▸ **本文**
現在、京都に滞在中です。昨夜の五山の送り火は赤い月が大文字の真横に昇る、不思議な風景が闇に浮かびました。何やら悲しい風景でした。今回は陸前高田市の松を送り火にする、しないですったもんだがあり、結局、ほんの微量の放射能が検出されたため、送り火で燃やすことは取り止めとなりました。人間の浅慮に天も悲しんでいるが如しでした。米国やソ連、中国、フランス、英国などが大気圏で核実験をやっている時は、当然、薪も放射能で汚染されていたはずなのですが。過去の放射能汚染も含めて、研究を急ぎ、低線量放射能障害の実態を明らかにしなくてはなりません。こここそ宗教ではなく、科学の出番であると思います。

▸ **課題一覧**
1. 送り火に関する文章から、「現在、京都に滞在中です。昨夜」から「科学の出番であると思います。」までの部分を、一字も変えずに書き写してください。
2. 次の(a)〜(c)がそれぞれ送り火に関する文章の内容と合っているかどうかを「はい」か「いいえ」で答え、判断の根拠となる箇所を文章からそのまま引用してください。
(a) 昨夜の送り火では、赤い月が大文字の真横に昇った。
(b) 陸前高田市の松は、送り火で燃やされた。
(c) 低線量放射能障害の実態を明らかにするのは宗教の出番だと述べられている。
3. 送り火に関する文章の最後の文に続けて、その先を書き進めてください。

[保存データ項目]

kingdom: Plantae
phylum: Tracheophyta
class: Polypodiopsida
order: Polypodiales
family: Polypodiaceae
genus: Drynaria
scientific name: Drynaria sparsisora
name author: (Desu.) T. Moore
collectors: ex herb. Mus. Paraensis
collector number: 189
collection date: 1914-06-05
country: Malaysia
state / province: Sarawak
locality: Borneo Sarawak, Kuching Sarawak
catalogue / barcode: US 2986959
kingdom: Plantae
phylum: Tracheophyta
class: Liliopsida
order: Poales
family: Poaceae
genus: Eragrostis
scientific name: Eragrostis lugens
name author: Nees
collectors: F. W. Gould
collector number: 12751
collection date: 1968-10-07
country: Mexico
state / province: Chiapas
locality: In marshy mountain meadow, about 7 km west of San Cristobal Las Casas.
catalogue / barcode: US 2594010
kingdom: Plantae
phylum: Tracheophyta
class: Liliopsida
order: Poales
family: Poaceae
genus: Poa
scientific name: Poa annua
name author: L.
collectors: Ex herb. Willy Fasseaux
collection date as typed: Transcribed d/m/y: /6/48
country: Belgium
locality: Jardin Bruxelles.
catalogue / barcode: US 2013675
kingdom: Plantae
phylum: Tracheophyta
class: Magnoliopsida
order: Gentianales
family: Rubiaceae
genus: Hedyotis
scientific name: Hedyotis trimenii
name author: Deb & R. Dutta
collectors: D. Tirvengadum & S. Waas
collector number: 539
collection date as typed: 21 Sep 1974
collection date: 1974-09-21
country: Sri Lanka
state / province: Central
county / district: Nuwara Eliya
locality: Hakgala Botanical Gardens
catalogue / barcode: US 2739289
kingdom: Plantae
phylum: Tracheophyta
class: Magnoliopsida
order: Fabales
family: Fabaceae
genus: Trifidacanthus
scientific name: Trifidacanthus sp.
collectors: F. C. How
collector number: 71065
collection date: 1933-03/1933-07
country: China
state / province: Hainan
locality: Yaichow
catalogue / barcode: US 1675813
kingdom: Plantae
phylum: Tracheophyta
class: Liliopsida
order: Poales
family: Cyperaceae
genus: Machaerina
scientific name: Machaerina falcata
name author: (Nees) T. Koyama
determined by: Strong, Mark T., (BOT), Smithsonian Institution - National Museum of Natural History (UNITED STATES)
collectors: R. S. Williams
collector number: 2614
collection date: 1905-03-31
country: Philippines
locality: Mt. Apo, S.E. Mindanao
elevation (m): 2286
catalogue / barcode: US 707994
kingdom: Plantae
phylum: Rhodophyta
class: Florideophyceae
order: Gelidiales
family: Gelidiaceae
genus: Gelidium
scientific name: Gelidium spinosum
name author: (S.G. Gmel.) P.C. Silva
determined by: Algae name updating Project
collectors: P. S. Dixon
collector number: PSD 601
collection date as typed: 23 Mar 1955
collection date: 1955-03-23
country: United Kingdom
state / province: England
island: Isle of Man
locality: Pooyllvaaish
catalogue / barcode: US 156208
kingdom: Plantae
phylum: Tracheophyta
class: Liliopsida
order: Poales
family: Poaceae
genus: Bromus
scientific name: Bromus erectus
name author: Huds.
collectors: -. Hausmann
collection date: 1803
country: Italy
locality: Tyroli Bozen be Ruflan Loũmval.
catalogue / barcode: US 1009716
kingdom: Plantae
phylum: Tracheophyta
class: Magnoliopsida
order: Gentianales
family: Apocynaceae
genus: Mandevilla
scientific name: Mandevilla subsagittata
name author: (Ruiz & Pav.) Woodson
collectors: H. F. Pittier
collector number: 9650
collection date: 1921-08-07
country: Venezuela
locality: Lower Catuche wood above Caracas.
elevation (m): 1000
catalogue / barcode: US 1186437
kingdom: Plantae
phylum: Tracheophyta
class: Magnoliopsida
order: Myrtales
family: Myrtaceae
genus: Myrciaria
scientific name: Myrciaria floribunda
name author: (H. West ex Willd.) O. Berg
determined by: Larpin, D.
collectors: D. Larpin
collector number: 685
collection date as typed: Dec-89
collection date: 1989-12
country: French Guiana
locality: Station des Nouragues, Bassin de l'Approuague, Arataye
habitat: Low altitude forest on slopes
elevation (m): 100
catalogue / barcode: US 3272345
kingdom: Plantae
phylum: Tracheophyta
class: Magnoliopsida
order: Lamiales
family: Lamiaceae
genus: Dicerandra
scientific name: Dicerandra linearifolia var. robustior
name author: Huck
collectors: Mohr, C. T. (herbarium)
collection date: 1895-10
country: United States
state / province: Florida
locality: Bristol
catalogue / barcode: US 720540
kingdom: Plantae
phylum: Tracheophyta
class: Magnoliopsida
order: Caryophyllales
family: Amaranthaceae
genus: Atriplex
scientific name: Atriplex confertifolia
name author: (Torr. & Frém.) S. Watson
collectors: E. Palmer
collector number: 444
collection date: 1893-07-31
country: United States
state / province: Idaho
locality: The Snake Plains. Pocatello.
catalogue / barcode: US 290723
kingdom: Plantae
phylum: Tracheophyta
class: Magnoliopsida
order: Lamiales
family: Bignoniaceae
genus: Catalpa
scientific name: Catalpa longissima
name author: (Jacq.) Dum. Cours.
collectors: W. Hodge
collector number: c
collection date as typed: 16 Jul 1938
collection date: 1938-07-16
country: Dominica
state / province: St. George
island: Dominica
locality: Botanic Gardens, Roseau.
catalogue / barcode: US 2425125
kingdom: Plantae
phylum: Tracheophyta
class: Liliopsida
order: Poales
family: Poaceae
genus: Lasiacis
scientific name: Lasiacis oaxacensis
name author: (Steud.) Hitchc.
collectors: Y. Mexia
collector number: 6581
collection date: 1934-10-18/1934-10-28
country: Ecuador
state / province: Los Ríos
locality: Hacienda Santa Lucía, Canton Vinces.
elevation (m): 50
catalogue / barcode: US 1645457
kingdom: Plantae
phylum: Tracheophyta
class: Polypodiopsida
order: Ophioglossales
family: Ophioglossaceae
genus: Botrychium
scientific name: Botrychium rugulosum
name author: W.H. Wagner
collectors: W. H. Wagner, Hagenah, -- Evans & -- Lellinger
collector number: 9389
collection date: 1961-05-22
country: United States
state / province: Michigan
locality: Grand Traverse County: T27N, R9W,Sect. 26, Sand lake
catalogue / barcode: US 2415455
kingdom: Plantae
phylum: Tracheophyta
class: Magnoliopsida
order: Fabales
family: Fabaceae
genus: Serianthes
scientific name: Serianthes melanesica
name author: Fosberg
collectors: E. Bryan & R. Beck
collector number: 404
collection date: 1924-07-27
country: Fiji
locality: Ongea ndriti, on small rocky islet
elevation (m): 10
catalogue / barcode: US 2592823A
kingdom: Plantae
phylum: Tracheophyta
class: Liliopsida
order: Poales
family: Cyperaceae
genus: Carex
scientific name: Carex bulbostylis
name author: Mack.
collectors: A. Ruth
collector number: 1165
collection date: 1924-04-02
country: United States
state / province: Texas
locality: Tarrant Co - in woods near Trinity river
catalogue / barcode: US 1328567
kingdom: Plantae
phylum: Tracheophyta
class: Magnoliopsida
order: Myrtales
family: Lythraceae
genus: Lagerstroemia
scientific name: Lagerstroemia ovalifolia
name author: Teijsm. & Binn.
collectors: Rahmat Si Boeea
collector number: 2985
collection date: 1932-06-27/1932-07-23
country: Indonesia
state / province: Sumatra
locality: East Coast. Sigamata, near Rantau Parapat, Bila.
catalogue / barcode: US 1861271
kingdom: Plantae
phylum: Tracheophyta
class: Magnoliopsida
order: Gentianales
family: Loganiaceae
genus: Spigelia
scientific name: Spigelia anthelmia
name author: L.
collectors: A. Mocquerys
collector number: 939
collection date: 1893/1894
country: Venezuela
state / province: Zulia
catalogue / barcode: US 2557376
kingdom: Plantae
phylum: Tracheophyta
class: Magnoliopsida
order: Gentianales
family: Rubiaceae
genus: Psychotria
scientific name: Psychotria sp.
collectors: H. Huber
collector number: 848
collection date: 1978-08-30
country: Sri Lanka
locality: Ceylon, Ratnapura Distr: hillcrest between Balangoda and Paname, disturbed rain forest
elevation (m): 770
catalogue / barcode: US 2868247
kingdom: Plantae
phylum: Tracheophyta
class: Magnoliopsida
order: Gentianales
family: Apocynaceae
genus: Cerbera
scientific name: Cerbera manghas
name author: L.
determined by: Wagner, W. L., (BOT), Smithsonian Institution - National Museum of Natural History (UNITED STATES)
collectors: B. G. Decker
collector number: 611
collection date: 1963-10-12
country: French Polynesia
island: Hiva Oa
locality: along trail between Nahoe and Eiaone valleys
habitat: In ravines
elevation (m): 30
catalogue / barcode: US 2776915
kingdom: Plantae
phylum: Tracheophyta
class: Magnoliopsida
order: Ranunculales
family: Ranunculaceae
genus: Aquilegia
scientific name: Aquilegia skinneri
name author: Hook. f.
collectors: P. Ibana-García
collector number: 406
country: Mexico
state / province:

▸ **課題の解答**
1.
現在、京都に滞在中です。昨夜の五山の送り火は赤い月が大文字の真横に昇る、不思議な風景が闇に浮かびました。何やら悲しい風景でした。今回は陸前高田市の松を送り火にする、しないですったもんだがあり、結局、ほんの微量の放射能が検出されたため、送り火で燃やすことは取り止めとなりました。人間の浅慮に天も悲しんでいるが如しでした。米国やソ連、中国、フランス、英国などが大気圏で核実験をやっている時は、当然、薪も放射能で汚染されていたはずなのですが。過去の放射能汚染も含めて、研究を急ぎ、低線量放射能障害の実態を明らかにしなくてはなりません。こここそ宗教ではなく、科学の出番であると思います。

2.
(a) はい。「赤い月が大文字の真横に昇る、不思議な風景が闇に浮かびました」
(b) いいえ。「送り火で燃やすことは取り止めとなりました」
(c) いいえ。「こここそ宗教ではなく、科学の出番であると思います」

3.
 究極の個の医療であるiPS細胞の樹立法の特許が米国でも成立しました。遺伝子に限定されるなど、初期化因子の遺伝子と遺伝子産物を認めた欧州よりも権利範囲が狭められるなど、米国の意思を感じる特許査定でしたが、京都大学iPS細胞研究所の山中所長の独創的な研究成果は否定できませんでした。今年1月に特許紛争を回避するため、いわば全面的に負けを認めた米iPierin社が京都大学に委譲したSAKURADA特許と合わせ、京都大学のiPS細胞細胞特許網は充実しつつあります。詳細は下記の記事をご参照願います。SAKURADA特許を巡る報道合戦は我が国のマスメディアの野次馬根性を露出しましたが、結局は独創性こそ知財の真骨頂であることを忘れては単なるノイズに終わってしまいます。このメールでも申し上げましたが、山中特許の利用特許に過ぎないという判断は間違いはなかったと思います。
https://bio.nikkeibp.co.jp/article/oc/2008/0979/
 もうすぐ取材に向かわなくてはなりません。お盆を理由に今回のメールはここまででご容赦願います。
 
 残暑厳しきおりですが、残りの夏をご堪能願います。